# Any good stock screeners for canadian stocks?



## warp (Sep 4, 2010)

There are several great screeners for US stocks.

One I use at times is Finviz.com

It has some interesting screening tools.

MSNmoney had a great free screener that I used to use.....but one day they just stopped offering it....I have no idea why.

Anyway,

Do any of the posters here know of any good and reliable stock screeners or sites for CANADIAN stocks??

Most of the screeners I have seen up here are pretty useless.
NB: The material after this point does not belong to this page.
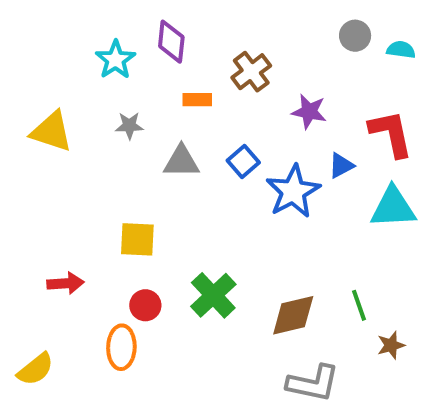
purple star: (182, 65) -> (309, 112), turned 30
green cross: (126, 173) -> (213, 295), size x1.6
If you would share , it would be appreciated.

Thanks in advance.


----------



## FrugalTrader (Oct 13, 2008)

The only one I know is the globeinvestor screener. Unfortunately, it's not nearly as good as the US ones. Here is a recent article I wrote on the top Canadian Stock Screeners.


----------



## scomac (Aug 22, 2009)

FrugalTrader said:


> The only one I know is the globeinvestor screener. Unfortunately, it's not nearly as good as the US ones.


The GlobeinvestorGold Advanced Stock Filter is as good as the US ones, but, it's not free. Take the two week free trial to decide for yourself. 

FWIW, the portfolio tracking software is worth the annual subscription fee on its own. Everything else that you have access to is a bonus.


----------



## FrugalTrader (Oct 13, 2008)

scomac, do you have experience with the MSN portfolio tracker? If so, how does it compare to GlobeInvestorGold?


----------



## cwiebe (Sep 29, 2009)

I use the TDW (waterhouse) stock screener tools and the portfolio tracker. The portfolio is one of the few that handles dividend payments properly.


----------



## scomac (Aug 22, 2009)

FrugalTrader said:


> scomac, do you have experience with the MSN portfolio tracker? If so, how does it compare to GlobeInvestorGold?


No.


----------



## jamiechese (Jul 13, 2010)

I figure I would add my input/links on this topic....as I have come across a couple really neat websites for tracking investments aswell as stock screeners.

First off, I am in the process of opening up a Qtrade investment account and I will let you know how well their screener works, as I have heard in reviews it really is quite nice (along with their stock/investing research etc)

www.qtrade.ca

The next one is Stockhouse, I use this to track my "practice" portfolios....its pretty similar to most but it also offers a "Technical Stock Screener". Along with all the other awesome resources it has its a decent website.

www.stockhouse.com (For some reason I am having trouble accessing it, this is the first time since I found it that its gone down, unless its just on my end).

The second option would be to follow blogs/websites like Stingy Investor as he has some neat stock ideas, although remember to always do your own research. 

www.ndir.com


Note: I use these sites personally although your experience may differ


----------